Cree’s long-standing plan to sell its Wolfspeed subsidiary to Europe’s largest semiconductor company for $850 million is in jeopardy because of objections from the U.S. government.
Shares of the Durham-based company fell 6 percent in early trading Thursday after it announced that the Committee on Foreign Investment in the United States has indicated that it is unlikely to approve the transaction “in its current form.” The committee is an inter-agency group that reviews proposed sales to foreign entities to determine their impact on national security.
Cree said it is exploring with Germany-based Infineon Technologies whether their deal can be modified in a way that would pass regulatory muster.
Consequently, “the likelihood or timing of closing the transaction is uncertain,” Cree reported in its announcement.
Wolfspeed is based in Durham and has 550 employees. Its power components are used in computer servers, uninterruptible power supplies and for solar energy. Its RF transistors and integrated circuits are used in radar and telecommunications systems.
The deal announced in July also includes a silicon carbide wafe manufacturing operation, related to the Wolfspeed business, that is based in Durham.
Cree has been planning to use the proceeds of the deal – $585 million after taxes – to accelerate the growth of its core LED lighting business.
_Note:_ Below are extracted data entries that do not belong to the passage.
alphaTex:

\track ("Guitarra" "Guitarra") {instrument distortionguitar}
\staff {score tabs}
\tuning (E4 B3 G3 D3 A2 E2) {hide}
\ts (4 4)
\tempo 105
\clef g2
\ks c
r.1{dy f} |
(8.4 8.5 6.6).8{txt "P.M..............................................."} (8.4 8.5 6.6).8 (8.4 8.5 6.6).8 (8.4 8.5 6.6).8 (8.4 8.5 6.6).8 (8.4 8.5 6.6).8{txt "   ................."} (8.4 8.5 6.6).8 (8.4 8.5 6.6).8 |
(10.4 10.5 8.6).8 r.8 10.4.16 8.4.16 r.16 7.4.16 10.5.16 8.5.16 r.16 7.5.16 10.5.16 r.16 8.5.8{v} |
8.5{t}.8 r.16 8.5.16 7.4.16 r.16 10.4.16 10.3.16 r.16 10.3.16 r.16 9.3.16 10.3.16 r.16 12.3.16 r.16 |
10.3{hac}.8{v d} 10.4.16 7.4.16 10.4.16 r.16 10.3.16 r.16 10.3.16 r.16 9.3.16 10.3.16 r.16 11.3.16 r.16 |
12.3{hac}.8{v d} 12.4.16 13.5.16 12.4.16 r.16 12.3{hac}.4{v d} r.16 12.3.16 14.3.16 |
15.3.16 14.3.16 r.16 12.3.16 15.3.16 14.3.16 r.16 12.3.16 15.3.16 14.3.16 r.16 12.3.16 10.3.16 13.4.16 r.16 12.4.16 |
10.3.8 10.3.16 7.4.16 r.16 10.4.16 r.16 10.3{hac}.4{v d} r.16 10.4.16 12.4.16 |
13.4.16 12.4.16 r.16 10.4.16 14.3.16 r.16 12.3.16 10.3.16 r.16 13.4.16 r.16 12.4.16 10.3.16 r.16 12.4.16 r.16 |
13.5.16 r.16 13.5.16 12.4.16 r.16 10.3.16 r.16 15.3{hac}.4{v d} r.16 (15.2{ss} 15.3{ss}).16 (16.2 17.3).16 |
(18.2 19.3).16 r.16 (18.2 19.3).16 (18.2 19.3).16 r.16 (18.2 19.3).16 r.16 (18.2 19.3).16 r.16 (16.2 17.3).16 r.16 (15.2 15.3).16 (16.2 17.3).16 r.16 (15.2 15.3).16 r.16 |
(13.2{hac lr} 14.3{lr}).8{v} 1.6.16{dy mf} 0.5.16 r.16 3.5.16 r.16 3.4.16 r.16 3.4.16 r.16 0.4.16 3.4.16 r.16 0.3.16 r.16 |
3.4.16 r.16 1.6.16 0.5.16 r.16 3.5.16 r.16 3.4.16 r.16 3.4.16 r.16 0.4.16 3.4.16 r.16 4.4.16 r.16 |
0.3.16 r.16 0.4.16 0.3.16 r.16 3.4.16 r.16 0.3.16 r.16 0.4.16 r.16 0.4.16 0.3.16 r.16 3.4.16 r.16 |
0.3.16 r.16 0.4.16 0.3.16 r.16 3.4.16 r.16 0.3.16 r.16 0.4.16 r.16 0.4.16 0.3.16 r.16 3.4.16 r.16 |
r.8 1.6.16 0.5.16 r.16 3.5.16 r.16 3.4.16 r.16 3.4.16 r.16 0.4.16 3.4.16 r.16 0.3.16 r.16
Cree makes LED light bulbs, which are sold exclusively by Home Depot, as well as indoor and outdoor LED light fixtures that other companies use in LED lights. Its LEDs illuminate mobile phones, televisions, electric signs and car dashboards.
JMP Securities analyst Joseph Osha downgraded his rating of Cree stock from market outperform to market perform – the equivalent of changing the rating from a buy to a hold – in light of Cree’s announcement.
Cowen & Co. analyst Jeffrey Osborne wrote in a research report that although he’s not taking a stance on whether the deal will ultimately be approved, investors who are bullish on Cree have been counting on the proceeds of the sale to be used for “badly needed” acquisitions and to accelerate the company’s stock buyback plans.
Osborne also noted that the Committee on Foreign Investment has had the LED market in its sights in recent years and has blocked two proposed sales to companies in China.
If the sale to Infineon ends up being aborted, Osborne wrote, Cree could return to its original plan of spinning off Wolfspeed into a separate publicly traded company.
Cree shares were trading at $26.37, down $1.58, Thursday morning.